To create a user dictionary for SPELCHEK, only the input file need
be specified. The defaults for "bits" and "extra" are exactly what
is required for a user dictionary. Example:
MAKEDICT medterm.lst
This creates a user dictionary called: MEDTERM.DCT suitable for use
by SPELCHEK.
MAKEDICT prints dictionary statistics, including the odds against
incorrectly recognizing a word which is not in the dictionary. Please
remember, a Bloom filter is a probabilistic technique; collisions are
possible, but you control the collision probability by the bits setting.
All main dictionaries were created with 14 bits, corresponding to about
a 1/16384 chance of collision. When you specify a user dictionary, the
odds increase to 1/16384 plus the user dictionary odds. Thus, a 14-bit
user dictionary would increase the odds of a collision to about 1/8192.

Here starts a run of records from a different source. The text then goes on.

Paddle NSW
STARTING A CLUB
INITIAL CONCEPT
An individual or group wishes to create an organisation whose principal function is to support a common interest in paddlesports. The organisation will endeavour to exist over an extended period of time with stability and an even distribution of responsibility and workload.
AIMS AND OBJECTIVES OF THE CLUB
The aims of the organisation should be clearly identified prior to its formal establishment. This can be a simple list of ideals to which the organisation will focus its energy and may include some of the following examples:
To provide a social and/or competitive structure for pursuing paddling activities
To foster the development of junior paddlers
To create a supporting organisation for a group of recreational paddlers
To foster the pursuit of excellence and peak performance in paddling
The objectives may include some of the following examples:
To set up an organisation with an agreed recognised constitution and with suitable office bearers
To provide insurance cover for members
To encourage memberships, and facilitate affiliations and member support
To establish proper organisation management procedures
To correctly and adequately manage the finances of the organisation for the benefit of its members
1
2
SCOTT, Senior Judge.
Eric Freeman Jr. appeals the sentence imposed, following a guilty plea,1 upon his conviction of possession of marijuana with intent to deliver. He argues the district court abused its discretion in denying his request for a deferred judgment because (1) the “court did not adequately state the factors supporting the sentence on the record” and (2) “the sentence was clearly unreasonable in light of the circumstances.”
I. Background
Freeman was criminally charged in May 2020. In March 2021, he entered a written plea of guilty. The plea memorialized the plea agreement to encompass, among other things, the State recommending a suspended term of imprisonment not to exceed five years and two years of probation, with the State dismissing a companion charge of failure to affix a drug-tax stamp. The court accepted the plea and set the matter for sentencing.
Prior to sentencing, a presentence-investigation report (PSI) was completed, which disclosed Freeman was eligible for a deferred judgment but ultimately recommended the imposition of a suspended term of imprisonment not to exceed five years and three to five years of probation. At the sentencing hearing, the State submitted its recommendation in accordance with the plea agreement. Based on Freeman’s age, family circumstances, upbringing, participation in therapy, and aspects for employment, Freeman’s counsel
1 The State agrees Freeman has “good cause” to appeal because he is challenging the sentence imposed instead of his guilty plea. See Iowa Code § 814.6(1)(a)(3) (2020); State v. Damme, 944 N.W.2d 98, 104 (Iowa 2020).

This means, on the average, SPELCHEK will miss about one out of every
8192 different misspelled words. For instance, if a really bad speller
misspells (differently) about every tenth word in an 80,000-word
document, SPELCHEK may miss one of the misspellings.
MARKDOC
-------
MARKDOC reads the output file produced by SPELCHEK with the -M+
option and marks misspelled words in the input files. From the
DOS command line, enter:
MARKDOC [markchars] [<infile]
MARKDOC reads its standard input file (STDIN). Each input line
begins with a number. The number zero is always followed by a
document file name. Each non-zero number indicates the position
of the first character of a misspelled word in the current
document file. MARKDOC reads each document file and writes an
output file which is the same as the input file, except each
misspelled word is preceded by "mark" characters. The
default mark character is a single "#", but you may specify
mark characters as a parameter on the command line. Examples:
SPELCHEK document.fil -M+ | MARKDOC %@
SPELCHEK -M+ document.fil -Omark.$$$
MARKDOC <mark.$$$
MARKDOC saves a copy of the document file under the same name
as the original document except with the extension ".BAK".
Note: MARKDOC expects to read a file produced by SPELCHEK with the
-M+ option. If this option is not set, MARKDOC will abort with a
Pascal error 106. MARKDOC is intended as a demonstration of one
use of the -M+ output file. Its crash resistance should be
improved before it's let out into the real world.
WORDS
-----
WORDS is a word extractor program useful for creating word lists for
MAKEDICT, among other things. See WORDS.DOC for documentation.
Legal Stuff
-----------
SPELCHEK.EXE, MAKEDICT.EXE, MARKDOC.EXE, WORDS.EXE, SPELCHEK.DOC,
and WORDS.DOC and all source code files, dictionaries, and word
lists are:
Copyright (c) 1990,91 by Edwin T. Floyd,
All rights reserved.
SPELCHEK is copyrighted "free" software. The author hereby
expressly permits and encourages individuals to use SPELCHEK at
home and at work and to distribute it without charge. The author
prohibits distribution of SPELCHEK for profit, or as a part of a
product sold for profit, except where explicit written permission
has been obtained from the author for such distribution. Also,
users groups and shareware libraries charging a disk duplication
fee not exceeding $10.00 may distribute SPELCHEK.
The author makes no warranties of any kind, either expressed or
implied, as to mercantability or fitness for any particular
purpose. SPELCHEK, et. al., are available as is and in no event
will the author be held liable for damages, including any lost
profits or incidental or consequential damages, even if the author
has been advised of the possibility of such damages.
Authorship
----------
SPELCHEK was written in Turbo Pascal v6.0 by:
Edwin T. Floyd [76067,747] (CompuServe)
#9 Adams Park Court 404/576-3305 (work)
Columbus, GA 31909 404/322-0076 (home)
The latest version of SPELCHEK is available on CompuServe in
the IBMAPP forum, and on a number of bulletin boards around the
country.
- Edwin - 3-28-91
Revision History
----------------
05-13-90 V1.0 ETF Original release & DDJ submission.
01-10-91 V1.1 ETF Test version, Bloom filter CRC algorithm (not released)
03-28-91 V1.2 ETF Update for TP6.0 and second public release